[Opening PASSAGE TO READ section]

Michael Allan Woodhouse (born 1965) is a National member of the New Zealand Parliament.

Early years
Woodhouse was born and raised in South Dunedin, the fifth of nine children. He attended St Patrick's, St Edmund's and St Pauls High School, now Kavanagh College, which he left at the end of sixth form in 1982.

He worked for the National Bank of New Zealand in Dunedin and Wellington until 1987 when he embarked on a rugby sojourn to Scotland and England, playing for Dunfermline 1987/88 and Broughton Park in Manchester 1988/89. He then returned to Dunedin where he studied commerce and accounting at the University of Otago, graduating in 1993.

He worked at Taylor McLachlan Accountants in Dunedin, Dunedin Hospital and ACC. In 2005 he earned a Master of Health Administration degree at the University of New South Wales in Australia.
Before his political career, Woodhouse was the CEO of Mercy Hospital in Dunedin from 2001 to 2008.

Woodhouse was convicted for drink-driving when he was 21 years old.

Member of Parliament

Michael Woodhouse was first elected to Parliament in 2008 as a list MP for the National Party. In each election, he has unsuccessfully contested the electorate that covers central Dunedin: first Dunedin North (2008–2017), and then Dunedin (2020).

Woodhouse served senior roles in the John Key and Bill English-led Fifth National Government, including senior whip, Minister of Immigration, Minister of Transport, Minister of Police and Minister of Revenue.

Fifth National Government, 2008–2017
Woodhouse was selected as National's Dunedin North candidate in 2008, succeeding Katherine Rich who had been a list MP for 9 years but was retiring. The electorate had been held by the Labour Party for all but six years since 1922, and Woodhouse was defeated by the Labour incumbent Pete Hodgson. Despite this loss, due to the National Party's strong result and his position on the party list, Woodhouse was elected as a list MP. He re-contested Dunedin North in the  and the , losing to Labour's new candidate David Clark, but was returned as a list MP each time.

[Closing PASSAGE TO READ section]

### QUESTIONS ON THE MATERIAL
- a) Summarize the biography of Michael Woodhouse in two sentences.
- b) Write a continuation of the biography of Michael Woodhouse that picks up after its final sentence.
The data that comes next has no part in this.

[Opening DATA FOR ANALYSIS section]

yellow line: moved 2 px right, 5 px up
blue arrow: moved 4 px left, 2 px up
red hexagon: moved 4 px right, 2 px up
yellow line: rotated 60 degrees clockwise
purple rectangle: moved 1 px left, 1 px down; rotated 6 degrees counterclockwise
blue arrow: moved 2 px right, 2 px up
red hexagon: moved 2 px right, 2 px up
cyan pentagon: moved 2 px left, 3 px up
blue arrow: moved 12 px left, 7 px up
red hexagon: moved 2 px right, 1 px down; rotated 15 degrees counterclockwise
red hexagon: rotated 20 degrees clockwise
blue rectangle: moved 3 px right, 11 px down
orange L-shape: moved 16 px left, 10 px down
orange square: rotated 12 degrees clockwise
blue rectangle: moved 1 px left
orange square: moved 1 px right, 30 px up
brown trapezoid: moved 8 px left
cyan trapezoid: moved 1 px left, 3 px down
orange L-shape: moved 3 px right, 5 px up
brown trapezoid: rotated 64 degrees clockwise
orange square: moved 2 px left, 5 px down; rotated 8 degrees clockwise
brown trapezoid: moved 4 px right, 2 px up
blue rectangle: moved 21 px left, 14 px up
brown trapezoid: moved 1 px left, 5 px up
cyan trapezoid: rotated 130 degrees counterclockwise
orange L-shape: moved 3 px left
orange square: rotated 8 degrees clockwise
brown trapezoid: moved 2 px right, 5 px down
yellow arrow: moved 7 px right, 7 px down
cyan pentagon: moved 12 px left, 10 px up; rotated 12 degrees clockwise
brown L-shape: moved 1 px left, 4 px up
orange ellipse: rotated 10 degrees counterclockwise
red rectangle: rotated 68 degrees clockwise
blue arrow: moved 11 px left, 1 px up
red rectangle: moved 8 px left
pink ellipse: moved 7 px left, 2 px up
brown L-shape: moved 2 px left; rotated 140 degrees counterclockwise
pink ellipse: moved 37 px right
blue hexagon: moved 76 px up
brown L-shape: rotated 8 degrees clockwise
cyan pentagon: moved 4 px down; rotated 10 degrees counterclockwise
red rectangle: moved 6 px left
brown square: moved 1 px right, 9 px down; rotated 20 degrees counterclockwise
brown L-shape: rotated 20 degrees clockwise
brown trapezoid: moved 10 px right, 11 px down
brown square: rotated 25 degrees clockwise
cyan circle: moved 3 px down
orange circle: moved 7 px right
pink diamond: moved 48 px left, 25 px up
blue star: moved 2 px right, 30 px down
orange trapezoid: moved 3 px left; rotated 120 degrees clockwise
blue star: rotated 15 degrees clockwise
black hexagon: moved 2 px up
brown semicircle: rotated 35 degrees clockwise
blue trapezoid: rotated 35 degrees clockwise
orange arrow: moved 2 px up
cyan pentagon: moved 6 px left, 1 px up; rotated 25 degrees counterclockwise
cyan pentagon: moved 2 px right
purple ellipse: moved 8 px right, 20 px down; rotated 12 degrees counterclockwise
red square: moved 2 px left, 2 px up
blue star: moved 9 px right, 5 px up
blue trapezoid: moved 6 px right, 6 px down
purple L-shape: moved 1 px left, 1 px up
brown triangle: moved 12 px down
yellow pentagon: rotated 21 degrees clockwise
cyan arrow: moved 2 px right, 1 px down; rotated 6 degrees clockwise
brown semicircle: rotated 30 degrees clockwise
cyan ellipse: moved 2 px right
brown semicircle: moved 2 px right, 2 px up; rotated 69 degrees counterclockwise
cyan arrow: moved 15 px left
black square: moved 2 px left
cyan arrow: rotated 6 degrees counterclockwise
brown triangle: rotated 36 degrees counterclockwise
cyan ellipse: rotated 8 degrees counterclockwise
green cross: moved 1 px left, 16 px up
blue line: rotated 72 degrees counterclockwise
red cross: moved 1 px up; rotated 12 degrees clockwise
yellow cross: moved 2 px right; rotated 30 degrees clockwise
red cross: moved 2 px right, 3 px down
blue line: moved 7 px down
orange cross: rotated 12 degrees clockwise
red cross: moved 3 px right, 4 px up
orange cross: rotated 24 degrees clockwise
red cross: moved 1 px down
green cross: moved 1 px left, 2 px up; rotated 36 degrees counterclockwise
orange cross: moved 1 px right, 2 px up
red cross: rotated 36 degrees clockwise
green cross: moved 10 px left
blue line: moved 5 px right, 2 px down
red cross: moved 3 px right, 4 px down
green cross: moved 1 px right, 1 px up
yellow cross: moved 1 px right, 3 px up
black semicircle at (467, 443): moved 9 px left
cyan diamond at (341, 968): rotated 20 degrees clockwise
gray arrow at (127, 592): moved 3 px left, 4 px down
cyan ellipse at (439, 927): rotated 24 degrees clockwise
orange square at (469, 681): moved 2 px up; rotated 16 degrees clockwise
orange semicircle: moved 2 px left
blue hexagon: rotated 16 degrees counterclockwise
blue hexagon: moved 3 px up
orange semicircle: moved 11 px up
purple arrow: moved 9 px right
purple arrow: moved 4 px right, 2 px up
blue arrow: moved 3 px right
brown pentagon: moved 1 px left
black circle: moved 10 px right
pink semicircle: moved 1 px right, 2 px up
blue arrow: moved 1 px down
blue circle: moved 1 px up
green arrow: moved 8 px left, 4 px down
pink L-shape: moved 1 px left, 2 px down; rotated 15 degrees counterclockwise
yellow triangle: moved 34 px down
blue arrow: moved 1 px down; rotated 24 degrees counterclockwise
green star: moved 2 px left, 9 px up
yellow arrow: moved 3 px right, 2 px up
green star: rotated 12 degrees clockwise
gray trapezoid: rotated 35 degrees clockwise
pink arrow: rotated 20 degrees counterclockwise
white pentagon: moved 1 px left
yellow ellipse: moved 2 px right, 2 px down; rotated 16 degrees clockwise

[Closing DATA FOR ANALYSIS section]

### ANSWERS TO THE TASKS
- a) Michael Woodhouse, a National member of the New Zealand Parliament born in 1965 and raised in South Dunedin, worked for the National Bank of New Zealand, an accounting firm and Dunedin Hospital, and was CEO of Mercy Hospital in Dunedin from 2001 to 2008. First elected as a list MP in 2008, he has unsuccessfully contested the central Dunedin electorate in each election but held senior roles in the Fifth National Government, including Minister of Immigration, Transport, Police and Revenue.

- b)
In his first term, Woodhouse served as a member of the Health and Transport & Industrial Relations Select Committees. After the 2011 election, Woodhouse was elected as the National Party's senior whip.

In a reshuffle of the Executive in January 2013, Woodhouse was made a minister outside cabinet and was given the Immigration, Veteran's Affairs and associate transport portfolios. In January 2014, he was promoted into the Cabinet; that October, after the 2014 election, he was assigned the Police portfolio and the new Workplace Relations and Safety portfolio. In 2016 he served as Minister of Revenue and in 2017, under new prime minister Bill English, was Minister for the Accident Compensation Corporation.

As Minister for Workplace Relations and Safety, Woodhouse caused controversy when he released a list of 57 high-risk industries for his Health and Safety Reform Bill in August 2015. This list was mocked by the Opposition because worm farming and mini golf were deemed "high risk", while dairy and cattle farming was not. Labour leader,  Andrew Little, stated the new classifications were "overly complicated, ill-thought-out and rushed through to appease National Party backers, putting the lives of New Zealanders at risk". While Labour's spokesperson for Labour issues, Iain Lees-Galloway, said Woodhouse "can’t worm his way out of this. He will be forever ridiculed as the Minister who made killer worm farms safer but failed to protect people working in some of New Zealand's most dangerous industries".

Woodhouse also led the passage of the Shop Trading Hours Amendment Bill, which devolved to local authorities the power to pass bylaws allowing shops to open on Easter Sunday.

Opposition, 2017–present
Following the formation of a Labour-led coalition government with the support of New Zealand First and the Green Party, National and its former support partner, the libertarian ACT New Zealand party, formed the opposition in the House of Representatives. Michael Woodhouse became Deputy Shadow Leader of the House and the National Party's spokesperson for health and immigration.

In early August 2018, Woodhouse in his capacity as National health spokesperson called for National Health Targets to be a legal requirement in response to the Labour Party's proposed Child Poverty legislation. In late August 2018, Woodhouse objected to United States whistleblower Chelsea Manning's proposed tour of New Zealand in early September 2018, arguing that she should be banned due to her lack of remorse over her role in leaking sensitive US military documents to WikiLeaks.

As Opposition health spokesperson, Woodhouse was a member of the Epidemic Response Committee, a select committee that considered the government's response to the COVID-19 pandemic. On 17 June, Woodhouse claimed that a source had told him that two travellers, who tested positive for COVID-19, had made physical contact with others while travelling from Auckland to Wellington to attend a funeral. In response, the Ministry of Health confirmed that the two infected travellers had "five minutes" of limited contact with two friends during their journey.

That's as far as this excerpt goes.